## Setup
### Project setup

In [None]:
if run_init:
    %pip install -U pip
    !if  [ ! -d "deep-learning-project" ] ; then git clone https://github.com/albertsgarde/deep-learning-project.git; fi
    !cd deep-learning-project && git reset --hard && git pull && git checkout Fix_guitar_json && git pull
    !source deep-learning-project/setup.sh deep-learning-project
    import os
    os.chdir("deep-learning-project/deep-learning")
run_init = False

In [None]:
run_init = True

In [None]:
run_init = False

### Imports

In [None]:
import matplotlib.pyplot as plt
import IPython.display as display

import numpy as np
import itertools
import torch
import torch.nn as nn
import torch.nn.functional as nn_func
import torch.optim as optim
from torch.autograd import Variable

import audio_samples_py as aus

import utils.plots as plots
import utils.criterion as chord_criterion
import utils.utils as utils

### Device setup

In [None]:
device, use_cuda = utils.setup_device(use_cuda_if_possible = True)

## Data
### Parameters

In [None]:
SAMPLE_LENGTH = 1024
BATCH_SIZE = 64

## Data

### Synth parameters

In [None]:
SAMPLE_LENGTH = 1024
BATCH_SIZE = 64
SEED = 1 # Generates different data if changed. Useful to ensure that a result isn't a fluke.
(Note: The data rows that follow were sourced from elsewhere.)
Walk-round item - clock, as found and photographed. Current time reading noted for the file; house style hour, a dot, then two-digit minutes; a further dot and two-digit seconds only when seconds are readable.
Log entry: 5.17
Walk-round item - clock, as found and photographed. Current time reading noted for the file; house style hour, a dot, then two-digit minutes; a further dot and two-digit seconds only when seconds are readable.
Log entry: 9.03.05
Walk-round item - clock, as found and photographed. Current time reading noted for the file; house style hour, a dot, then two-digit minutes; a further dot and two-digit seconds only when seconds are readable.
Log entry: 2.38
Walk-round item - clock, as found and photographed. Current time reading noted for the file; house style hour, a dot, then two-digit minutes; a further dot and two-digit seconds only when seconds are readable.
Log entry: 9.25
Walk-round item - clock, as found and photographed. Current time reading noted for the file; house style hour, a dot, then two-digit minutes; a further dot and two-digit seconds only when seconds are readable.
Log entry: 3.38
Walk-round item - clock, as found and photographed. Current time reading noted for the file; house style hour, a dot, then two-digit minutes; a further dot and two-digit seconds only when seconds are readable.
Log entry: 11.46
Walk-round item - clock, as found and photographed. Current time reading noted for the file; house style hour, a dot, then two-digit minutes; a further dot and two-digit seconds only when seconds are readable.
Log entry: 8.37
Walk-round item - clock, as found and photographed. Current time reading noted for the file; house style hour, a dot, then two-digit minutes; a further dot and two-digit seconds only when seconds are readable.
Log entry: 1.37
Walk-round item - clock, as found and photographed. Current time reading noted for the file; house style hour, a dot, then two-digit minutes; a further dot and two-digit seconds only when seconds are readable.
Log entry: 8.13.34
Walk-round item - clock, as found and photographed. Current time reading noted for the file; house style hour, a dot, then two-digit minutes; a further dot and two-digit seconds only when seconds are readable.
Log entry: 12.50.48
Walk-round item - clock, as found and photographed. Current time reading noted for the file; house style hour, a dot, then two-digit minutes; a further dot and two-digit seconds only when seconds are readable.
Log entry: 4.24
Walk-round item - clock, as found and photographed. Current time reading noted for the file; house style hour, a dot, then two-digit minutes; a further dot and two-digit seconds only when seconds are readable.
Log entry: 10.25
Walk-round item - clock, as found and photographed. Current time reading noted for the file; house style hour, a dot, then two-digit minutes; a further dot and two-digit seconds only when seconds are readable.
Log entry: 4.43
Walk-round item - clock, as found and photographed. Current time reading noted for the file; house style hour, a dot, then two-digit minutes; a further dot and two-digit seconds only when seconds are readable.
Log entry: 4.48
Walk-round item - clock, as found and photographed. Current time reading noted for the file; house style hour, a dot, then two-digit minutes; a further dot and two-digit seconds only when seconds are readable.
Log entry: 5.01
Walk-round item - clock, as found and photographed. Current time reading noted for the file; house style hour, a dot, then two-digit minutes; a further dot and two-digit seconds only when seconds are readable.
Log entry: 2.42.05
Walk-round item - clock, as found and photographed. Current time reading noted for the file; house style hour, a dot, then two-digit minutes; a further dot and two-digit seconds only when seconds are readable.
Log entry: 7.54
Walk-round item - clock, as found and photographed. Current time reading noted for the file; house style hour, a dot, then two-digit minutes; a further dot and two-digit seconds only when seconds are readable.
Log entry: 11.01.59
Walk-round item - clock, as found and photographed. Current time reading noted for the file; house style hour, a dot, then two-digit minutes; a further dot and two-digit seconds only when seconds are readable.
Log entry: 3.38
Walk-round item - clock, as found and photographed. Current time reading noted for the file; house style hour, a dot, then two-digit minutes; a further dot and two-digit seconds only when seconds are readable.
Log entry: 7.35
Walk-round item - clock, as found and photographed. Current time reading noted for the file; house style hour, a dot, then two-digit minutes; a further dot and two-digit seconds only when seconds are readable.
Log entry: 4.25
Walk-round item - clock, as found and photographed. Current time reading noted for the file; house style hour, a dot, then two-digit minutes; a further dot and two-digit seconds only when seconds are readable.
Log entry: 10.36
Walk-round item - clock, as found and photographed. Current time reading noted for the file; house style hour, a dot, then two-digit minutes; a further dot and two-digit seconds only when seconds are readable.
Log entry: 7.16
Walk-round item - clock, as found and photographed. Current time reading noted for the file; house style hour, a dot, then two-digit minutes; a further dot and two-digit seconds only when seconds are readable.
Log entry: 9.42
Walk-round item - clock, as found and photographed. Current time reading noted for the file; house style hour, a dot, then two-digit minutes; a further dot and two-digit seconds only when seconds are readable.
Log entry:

possible_chord_types = [i for i in range(aus.num_chord_types())]
octave_parameters = aus.OctaveParameters(add_root_octave_probability=0.5,
        add_other_octave_probability=0.3)
parameters = aus.DataParameters(num_samples=SAMPLE_LENGTH, octave_parameters=octave_parameters, min_frequency=50, max_frequency=2000, min_frequency_std_dev=0.5, max_frequency_std_dev=3., possible_chord_types=possible_chord_types) \
    .add_sine(probability=0.5, amplitude_range=(0.1,0.2)) \
    .add_saw(probability=0.5, amplitude_range=(0.1, 0.2)) \
    .add_pulse(probability=0.5, amplitude_range=(0.1, 0.2), duty_cycle_range=(0.1, 0.9)) \
    .add_triangle(probability=0.5, amplitude_range=(0.1, 0.2)) \
    .add_noise(probability=1, amplitude_range=(0.001, 0.04)) \
    .apply_distortion(probability=0.5, power_range=(0.1, 20)) \
    .apply_normalization(probability=1)

### Loading

In [None]:
def init_rw_data(path, label_to_target, validation_size: float, batch_size: int):
    assert validation_size >= 0, f"validation size must be non-negative. validation_size={validation_size}"
    assert validation_size <= 1, f"validation size must be no greater than 1. validation_size={validation_size}"
    assert batch_size > 0, f"batch_size must be positive. batch_size={batch_size}"

    data_loader_params = {"batch_size": batch_size, "collate_fn": utils.custom_collate, "shuffle": True, "drop_last": True}

    # Not a mistake. Just an artifact of how random_partition works.
    training_data, validation_data = aus.load_data_set(path).random_partition(1-validation_size)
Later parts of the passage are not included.